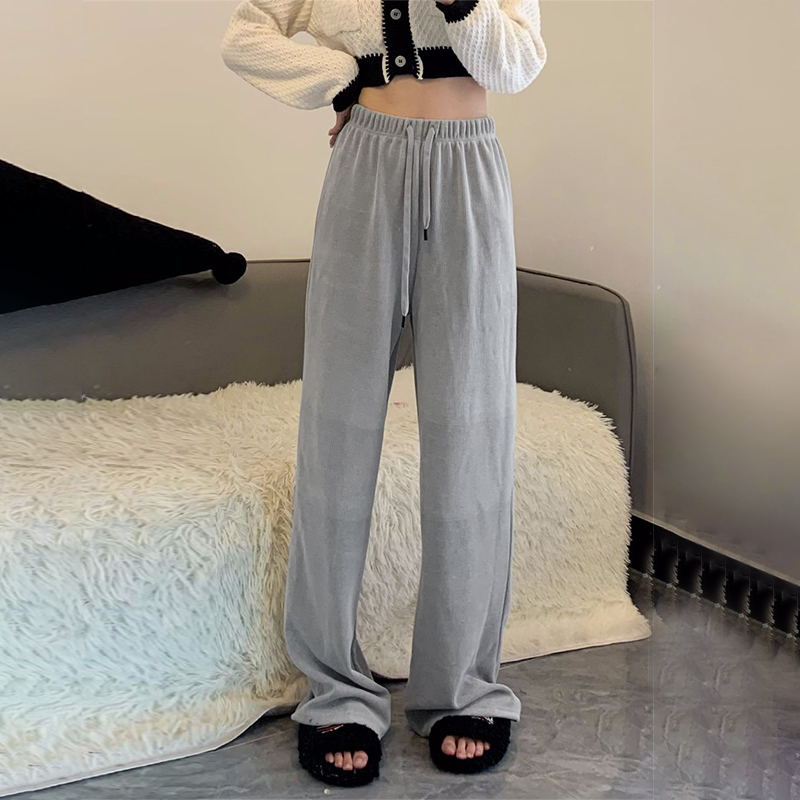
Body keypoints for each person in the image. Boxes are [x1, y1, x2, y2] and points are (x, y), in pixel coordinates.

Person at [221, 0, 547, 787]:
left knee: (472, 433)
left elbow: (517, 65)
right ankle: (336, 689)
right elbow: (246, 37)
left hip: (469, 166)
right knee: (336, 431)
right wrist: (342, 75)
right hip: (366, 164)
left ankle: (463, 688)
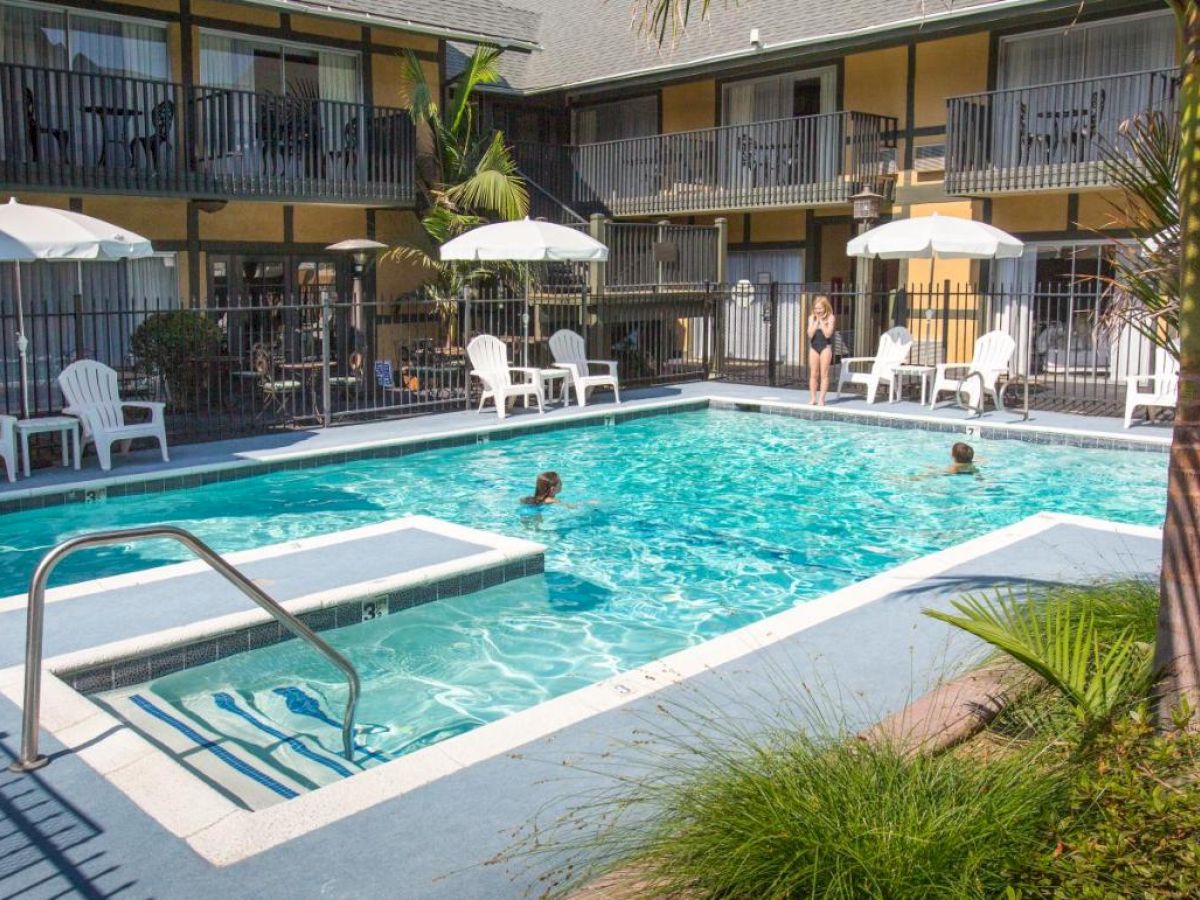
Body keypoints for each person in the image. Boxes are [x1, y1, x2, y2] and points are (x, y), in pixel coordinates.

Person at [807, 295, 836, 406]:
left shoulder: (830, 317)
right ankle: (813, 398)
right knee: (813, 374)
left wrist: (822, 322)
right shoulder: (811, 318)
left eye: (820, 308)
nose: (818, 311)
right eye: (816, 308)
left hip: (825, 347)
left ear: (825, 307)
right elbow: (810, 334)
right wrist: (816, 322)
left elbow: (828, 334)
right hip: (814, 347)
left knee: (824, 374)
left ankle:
---
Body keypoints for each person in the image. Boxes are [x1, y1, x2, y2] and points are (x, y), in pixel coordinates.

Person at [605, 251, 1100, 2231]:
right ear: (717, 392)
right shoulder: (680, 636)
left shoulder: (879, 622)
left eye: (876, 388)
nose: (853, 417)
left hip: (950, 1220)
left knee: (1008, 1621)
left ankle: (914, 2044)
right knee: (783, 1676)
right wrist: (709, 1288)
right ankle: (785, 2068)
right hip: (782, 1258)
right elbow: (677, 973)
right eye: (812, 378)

**AIM OF THE EXERCISE:**
From the records above, quote only the lines running from the line with "right shoulder: (680, 636)" to the line with "right eye: (812, 378)", both lines included.

**EXPECTED OUTPUT:**
right shoulder: (680, 636)
left shoulder: (879, 622)
left eye: (876, 388)
nose: (853, 417)
left hip: (950, 1220)
left knee: (1008, 1621)
left ankle: (914, 2044)
right knee: (783, 1676)
right wrist: (709, 1288)
right ankle: (785, 2068)
right hip: (782, 1258)
right elbow: (677, 973)
right eye: (812, 378)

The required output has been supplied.